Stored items

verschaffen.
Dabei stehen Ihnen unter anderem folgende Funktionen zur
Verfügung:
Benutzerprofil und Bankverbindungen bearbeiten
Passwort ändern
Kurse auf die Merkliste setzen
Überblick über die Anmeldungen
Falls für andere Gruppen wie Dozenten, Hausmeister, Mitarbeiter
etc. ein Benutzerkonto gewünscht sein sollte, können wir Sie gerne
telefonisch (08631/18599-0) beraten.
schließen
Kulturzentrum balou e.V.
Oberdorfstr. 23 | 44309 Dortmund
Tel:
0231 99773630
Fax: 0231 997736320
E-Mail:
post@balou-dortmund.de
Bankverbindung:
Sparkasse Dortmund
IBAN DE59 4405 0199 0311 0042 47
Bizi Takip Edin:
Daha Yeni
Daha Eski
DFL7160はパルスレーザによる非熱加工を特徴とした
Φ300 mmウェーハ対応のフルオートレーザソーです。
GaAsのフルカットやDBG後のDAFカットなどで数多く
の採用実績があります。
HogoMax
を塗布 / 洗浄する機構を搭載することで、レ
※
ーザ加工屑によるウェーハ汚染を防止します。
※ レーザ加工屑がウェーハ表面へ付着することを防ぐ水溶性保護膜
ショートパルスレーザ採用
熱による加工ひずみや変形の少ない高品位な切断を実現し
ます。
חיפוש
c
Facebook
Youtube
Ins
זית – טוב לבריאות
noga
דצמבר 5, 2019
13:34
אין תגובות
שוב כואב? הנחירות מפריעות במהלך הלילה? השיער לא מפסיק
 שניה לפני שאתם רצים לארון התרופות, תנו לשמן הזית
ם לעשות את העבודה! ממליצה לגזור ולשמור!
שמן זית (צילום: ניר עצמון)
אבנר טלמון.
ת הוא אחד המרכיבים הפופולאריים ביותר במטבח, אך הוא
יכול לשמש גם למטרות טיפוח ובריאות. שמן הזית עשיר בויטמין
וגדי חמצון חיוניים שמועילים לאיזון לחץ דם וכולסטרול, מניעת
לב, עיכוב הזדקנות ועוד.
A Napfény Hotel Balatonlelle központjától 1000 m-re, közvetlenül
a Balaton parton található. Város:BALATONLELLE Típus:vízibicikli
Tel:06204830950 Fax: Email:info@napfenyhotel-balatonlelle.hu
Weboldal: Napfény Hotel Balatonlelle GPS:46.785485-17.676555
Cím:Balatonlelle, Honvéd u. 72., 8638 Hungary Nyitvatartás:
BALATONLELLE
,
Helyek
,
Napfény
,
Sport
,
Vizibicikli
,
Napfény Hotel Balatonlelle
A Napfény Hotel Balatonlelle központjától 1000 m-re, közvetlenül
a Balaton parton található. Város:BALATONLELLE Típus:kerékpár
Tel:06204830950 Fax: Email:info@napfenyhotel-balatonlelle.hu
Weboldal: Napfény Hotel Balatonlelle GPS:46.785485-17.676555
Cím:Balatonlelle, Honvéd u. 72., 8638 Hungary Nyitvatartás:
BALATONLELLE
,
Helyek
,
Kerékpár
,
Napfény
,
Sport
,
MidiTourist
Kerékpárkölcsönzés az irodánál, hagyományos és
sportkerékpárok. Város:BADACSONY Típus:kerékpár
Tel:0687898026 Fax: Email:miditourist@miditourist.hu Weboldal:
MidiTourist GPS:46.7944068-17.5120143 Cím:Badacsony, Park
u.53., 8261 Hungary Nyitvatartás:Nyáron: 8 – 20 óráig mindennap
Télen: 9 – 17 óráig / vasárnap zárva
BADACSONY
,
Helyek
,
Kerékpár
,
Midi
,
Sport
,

- **Work instruction**:
Count the lines in the rows above that contain the word "található", and give only the number.

- **Your response**:
2